Guest blogger Laura Beck is a founding editor of Vegansaurus.com, community manager at VegWeb.com, columnist for VegNews Magazine, and vice president of Rocket Dog Rescue. She lives in Oakland with her cartoonist boyfriend and adorable Pit Bull.
My dog Hazel is vegan. Most likely, your eyes just rolled or your heart stopped beating. You probably understand and respect my choice to be vegan but really, do I have to drag my dog into this? Well, here’s the thing: Dogs, unlike cats, are not obligate carnivores. They’re not dependent on meat-specific protein, and can easily digest the majority of vegetables and grains. That, combined with the fact that I don’t support horrific factory farming, means feeding my dog a veggie diet is the only way to go. Plus, did you know that Bramble, a 27-year-old vegan Border Collie, was in the Guinness Book of World Records as the world’s oldest living dog? Veggie Power!
Brief tangent: A 27-year-old Border Collie is probably like, the smartest dog ever. I mean, Border Collies are already ridiculously intelligent, and then combined with the knowledge of the ages? Bramble is basically Doggie Yoda.
There are lots of vegan dog foods on the market. Regardless of the brand you choose, look for taurine and l-carnitine in the list of ingredients; these amino acids are crucial for keeping your dog’s heart healthy and strong. If you’re super industrious or have lots of free time courtesy of this fantastic job market, you might want to make your own food.

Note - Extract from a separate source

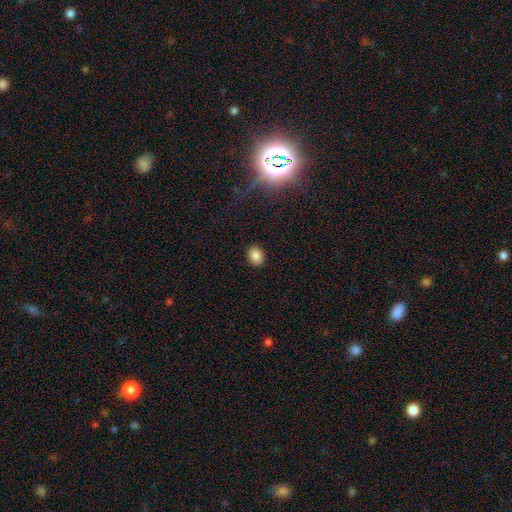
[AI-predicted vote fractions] smooth 84%, star or artifact 11%, featured or disk 5%. Down the decision tree: how rounded — in between (52%); merging — none (90%).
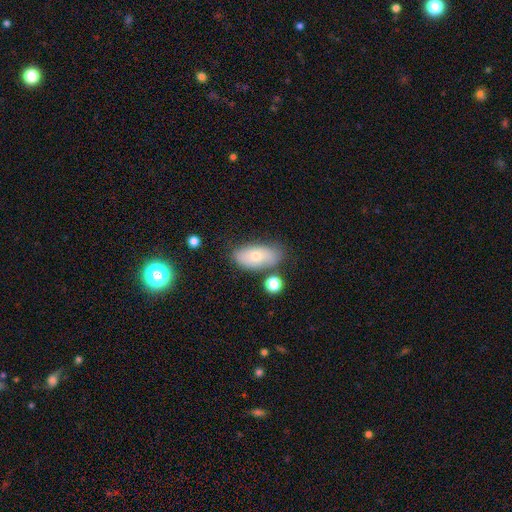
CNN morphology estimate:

I did this a few times last year and my kitchen still hasn’t fully recovered.
That said, I have faith in you. There are lots of recipes online, and my personal favorite is available via Asians for Humans, Animals, and Nature (warning, it’s a PDF). If you’re going this route, I highly recommend adding a vitamin- and mineral-rich supplement, such as VegePet.
As for Hazel, she eats V-Dog. She absolutely loves it. Seriously, you’ve never seen a dog go this nuts for dinner. That might be just because she loves food; our walks are often spent playing tug-of-war with some delicacy she found in a gutter. But really, she devours her bowl in 10 seconds flat, and then begs for more. Hazel’s been vegan for about three years and her vet consistently remarks on her good health. Her coat is shiny, her weight is perfect, and her breath isn’t super stinky. I mean, it’s still kind-of stinky, she IS a dog.